Task description: Reproduce the listing below line for line, keeping every field name and value unchanged.

··· Supplied entries

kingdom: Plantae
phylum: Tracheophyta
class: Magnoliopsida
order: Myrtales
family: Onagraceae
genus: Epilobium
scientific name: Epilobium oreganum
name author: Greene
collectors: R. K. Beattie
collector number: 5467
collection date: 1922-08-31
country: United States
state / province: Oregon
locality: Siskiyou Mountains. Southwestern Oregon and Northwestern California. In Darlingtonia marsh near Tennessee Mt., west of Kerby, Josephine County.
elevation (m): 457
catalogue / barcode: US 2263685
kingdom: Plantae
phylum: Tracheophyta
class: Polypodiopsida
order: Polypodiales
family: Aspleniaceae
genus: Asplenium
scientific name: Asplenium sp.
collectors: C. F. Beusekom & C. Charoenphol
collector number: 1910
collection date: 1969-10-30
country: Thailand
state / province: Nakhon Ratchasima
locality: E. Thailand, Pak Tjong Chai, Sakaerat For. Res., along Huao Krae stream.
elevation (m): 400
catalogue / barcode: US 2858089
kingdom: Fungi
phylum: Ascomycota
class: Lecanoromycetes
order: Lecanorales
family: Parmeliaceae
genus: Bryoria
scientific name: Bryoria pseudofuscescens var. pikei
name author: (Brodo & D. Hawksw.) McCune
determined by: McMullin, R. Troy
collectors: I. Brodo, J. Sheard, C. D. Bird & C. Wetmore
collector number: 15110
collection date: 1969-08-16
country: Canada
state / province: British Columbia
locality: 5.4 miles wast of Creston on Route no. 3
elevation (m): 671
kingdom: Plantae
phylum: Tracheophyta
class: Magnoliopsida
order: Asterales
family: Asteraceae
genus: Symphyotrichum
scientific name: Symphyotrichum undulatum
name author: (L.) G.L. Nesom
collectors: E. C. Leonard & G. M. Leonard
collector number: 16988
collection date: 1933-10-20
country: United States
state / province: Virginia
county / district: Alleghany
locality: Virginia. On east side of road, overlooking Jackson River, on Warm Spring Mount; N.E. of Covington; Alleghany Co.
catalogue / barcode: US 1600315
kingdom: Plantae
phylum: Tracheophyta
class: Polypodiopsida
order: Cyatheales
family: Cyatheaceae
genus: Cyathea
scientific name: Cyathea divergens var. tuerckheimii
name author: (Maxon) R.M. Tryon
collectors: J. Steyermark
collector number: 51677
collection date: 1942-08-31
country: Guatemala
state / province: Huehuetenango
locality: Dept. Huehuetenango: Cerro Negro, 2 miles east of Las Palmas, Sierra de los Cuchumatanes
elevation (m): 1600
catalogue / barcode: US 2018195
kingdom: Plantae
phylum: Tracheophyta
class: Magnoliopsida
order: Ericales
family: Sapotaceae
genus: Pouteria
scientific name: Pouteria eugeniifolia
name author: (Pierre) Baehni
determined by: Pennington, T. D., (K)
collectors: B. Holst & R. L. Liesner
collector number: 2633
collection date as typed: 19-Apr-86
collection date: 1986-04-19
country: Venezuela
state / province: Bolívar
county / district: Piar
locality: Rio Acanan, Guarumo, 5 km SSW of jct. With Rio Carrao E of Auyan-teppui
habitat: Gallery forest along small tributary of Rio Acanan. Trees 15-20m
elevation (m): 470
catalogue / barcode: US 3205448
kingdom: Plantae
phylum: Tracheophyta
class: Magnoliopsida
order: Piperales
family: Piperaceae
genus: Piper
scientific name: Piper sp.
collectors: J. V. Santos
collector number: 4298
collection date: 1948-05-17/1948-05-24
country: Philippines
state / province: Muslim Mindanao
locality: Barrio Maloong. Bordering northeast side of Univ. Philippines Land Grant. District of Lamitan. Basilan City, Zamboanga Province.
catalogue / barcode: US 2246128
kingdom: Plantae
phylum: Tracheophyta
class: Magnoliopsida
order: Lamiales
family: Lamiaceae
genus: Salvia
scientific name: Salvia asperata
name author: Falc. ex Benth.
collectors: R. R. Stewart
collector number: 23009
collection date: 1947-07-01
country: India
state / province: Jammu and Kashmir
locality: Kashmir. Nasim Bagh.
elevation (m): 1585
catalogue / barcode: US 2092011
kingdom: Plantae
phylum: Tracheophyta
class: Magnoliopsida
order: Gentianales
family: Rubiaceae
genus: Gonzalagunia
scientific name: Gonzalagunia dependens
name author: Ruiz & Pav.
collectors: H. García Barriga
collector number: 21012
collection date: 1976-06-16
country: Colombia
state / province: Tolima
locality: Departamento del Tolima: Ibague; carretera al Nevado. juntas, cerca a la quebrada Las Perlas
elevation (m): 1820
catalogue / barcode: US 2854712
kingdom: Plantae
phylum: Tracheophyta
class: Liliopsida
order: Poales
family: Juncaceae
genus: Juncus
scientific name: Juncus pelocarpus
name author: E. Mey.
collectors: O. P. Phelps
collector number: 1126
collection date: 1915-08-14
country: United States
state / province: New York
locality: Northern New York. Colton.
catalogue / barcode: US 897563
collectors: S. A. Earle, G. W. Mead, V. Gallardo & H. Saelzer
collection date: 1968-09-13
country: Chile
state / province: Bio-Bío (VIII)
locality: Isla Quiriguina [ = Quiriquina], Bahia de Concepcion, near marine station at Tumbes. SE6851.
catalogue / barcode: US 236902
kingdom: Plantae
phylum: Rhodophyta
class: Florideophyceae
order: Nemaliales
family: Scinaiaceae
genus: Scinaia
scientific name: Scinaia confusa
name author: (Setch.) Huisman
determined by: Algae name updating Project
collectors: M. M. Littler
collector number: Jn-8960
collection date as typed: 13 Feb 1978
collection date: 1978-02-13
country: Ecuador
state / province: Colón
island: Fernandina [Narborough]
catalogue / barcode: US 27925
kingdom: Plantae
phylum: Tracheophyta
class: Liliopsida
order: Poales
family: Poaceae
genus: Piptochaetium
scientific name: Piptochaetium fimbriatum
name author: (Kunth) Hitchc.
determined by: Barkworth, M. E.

······

Answer:
kingdom: Plantae
phylum: Tracheophyta
class: Magnoliopsida
order: Myrtales
family: Onagraceae
genus: Epilobium
scientific name: Epilobium oreganum
name author: Greene
collectors: R. K. Beattie
collector number: 5467
collection date: 1922-08-31
country: United States
state / province: Oregon
locality: Siskiyou Mountains. Southwestern Oregon and Northwestern California. In Darlingtonia marsh near Tennessee Mt., west of Kerby, Josephine County.
elevation (m): 457
catalogue / barcode: US 2263685
kingdom: Plantae
phylum: Tracheophyta
class: Polypodiopsida
order: Polypodiales
family: Aspleniaceae
genus: Asplenium
scientific name: Asplenium sp.
collectors: C. F. Beusekom & C. Charoenphol
collector number: 1910
collection date: 1969-10-30
country: Thailand
state / province: Nakhon Ratchasima
locality: E. Thailand, Pak Tjong Chai, Sakaerat For. Res., along Huao Krae stream.
elevation (m): 400
catalogue / barcode: US 2858089
kingdom: Fungi
phylum: Ascomycota
class: Lecanoromycetes
order: Lecanorales
family: Parmeliaceae
genus: Bryoria
scientific name: Bryoria pseudofuscescens var. pikei
name author: (Brodo & D. Hawksw.) McCune
determined by: McMullin, R. Troy
collectors: I. Brodo, J. Sheard, C. D. Bird & C. Wetmore
collector number: 15110
collection date: 1969-08-16
country: Canada
state / province: British Columbia
locality: 5.4 miles wast of Creston on Route no. 3
elevation (m): 671
kingdom: Plantae
phylum: Tracheophyta
class: Magnoliopsida
order: Asterales
family: Asteraceae
genus: Symphyotrichum
scientific name: Symphyotrichum undulatum
name author: (L.) G.L. Nesom
collectors: E. C. Leonard & G. M. Leonard
collector number: 16988
collection date: 1933-10-20
country: United States
state / province: Virginia
county / district: Alleghany
locality: Virginia. On east side of road, overlooking Jackson River, on Warm Spring Mount; N.E. of Covington; Alleghany Co.
catalogue / barcode: US 1600315
kingdom: Plantae
phylum: Tracheophyta
class: Polypodiopsida
order: Cyatheales
family: Cyatheaceae
genus: Cyathea
scientific name: Cyathea divergens var. tuerckheimii
name author: (Maxon) R.M. Tryon
collectors: J. Steyermark
collector number: 51677
collection date: 1942-08-31
country: Guatemala
state / province: Huehuetenango
locality: Dept. Huehuetenango: Cerro Negro, 2 miles east of Las Palmas, Sierra de los Cuchumatanes
elevation (m): 1600
catalogue / barcode: US 2018195
kingdom: Plantae
phylum: Tracheophyta
class: Magnoliopsida
order: Ericales
family: Sapotaceae
genus: Pouteria
scientific name: Pouteria eugeniifolia
name author: (Pierre) Baehni
determined by: Pennington, T. D., (K)
collectors: B. Holst & R. L. Liesner
collector number: 2633
collection date as typed: 19-Apr-86
collection date: 1986-04-19
country: Venezuela
state / province: Bolívar
county / district: Piar
locality: Rio Acanan, Guarumo, 5 km SSW of jct. With Rio Carrao E of Auyan-teppui
habitat: Gallery forest along small tributary of Rio Acanan. Trees 15-20m
elevation (m): 470
catalogue / barcode: US 3205448
kingdom: Plantae
phylum: Tracheophyta
class: Magnoliopsida
order: Piperales
family: Piperaceae
genus: Piper
scientific name: Piper sp.
collectors: J. V. Santos
collector number: 4298
collection date: 1948-05-17/1948-05-24
country: Philippines
state / province: Muslim Mindanao
locality: Barrio Maloong. Bordering northeast side of Univ. Philippines Land Grant. District of Lamitan. Basilan City, Zamboanga Province.
catalogue / barcode: US 2246128
kingdom: Plantae
phylum: Tracheophyta
class: Magnoliopsida
order: Lamiales
family: Lamiaceae
genus: Salvia
scientific name: Salvia asperata
name author: Falc. ex Benth.
collectors: R. R. Stewart
collector number: 23009
collection date: 1947-07-01
country: India
state / province: Jammu and Kashmir
locality: Kashmir. Nasim Bagh.
elevation (m): 1585
catalogue / barcode: US 2092011
kingdom: Plantae
phylum: Tracheophyta
class: Magnoliopsida
order: Gentianales
family: Rubiaceae
genus: Gonzalagunia
scientific name: Gonzalagunia dependens
name author: Ruiz & Pav.
collectors: H. García Barriga
collector number: 21012
collection date: 1976-06-16
country: Colombia
state / province: Tolima
locality: Departamento del Tolima: Ibague; carretera al Nevado. juntas, cerca a la quebrada Las Perlas
elevation (m): 1820
catalogue / barcode: US 2854712
kingdom: Plantae
phylum: Tracheophyta
class: Liliopsida
order: Poales
family: Juncaceae
genus: Juncus
scientific name: Juncus pelocarpus
name author: E. Mey.
collectors: O. P. Phelps
collector number: 1126
collection date: 1915-08-14
country: United States
state / province: New York
locality: Northern New York. Colton.
catalogue / barcode: US 897563
collectors: S. A. Earle, G. W. Mead, V. Gallardo & H. Saelzer
collection date: 1968-09-13
country: Chile
state / province: Bio-Bío (VIII)
locality: Isla Quiriguina [ = Quiriquina], Bahia de Concepcion, near marine station at Tumbes. SE6851.
catalogue / barcode: US 236902
kingdom: Plantae
phylum: Rhodophyta
class: Florideophyceae
order: Nemaliales
family: Scinaiaceae
genus: Scinaia
scientific name: Scinaia confusa
name author: (Setch.) Huisman
determined by: Algae name updating Project
collectors: M. M. Littler
collector number: Jn-8960
collection date as typed: 13 Feb 1978
collection date: 1978-02-13
country: Ecuador
state / province: Colón
island: Fernandina [Narborough]
catalogue / barcode: US 27925
kingdom: Plantae
phylum: Tracheophyta
class: Liliopsida
order: Poales
family: Poaceae
genus: Piptochaetium
scientific name: Piptochaetium fimbriatum
name author: (Kunth) Hitchc.
determined by: Barkworth, M. E.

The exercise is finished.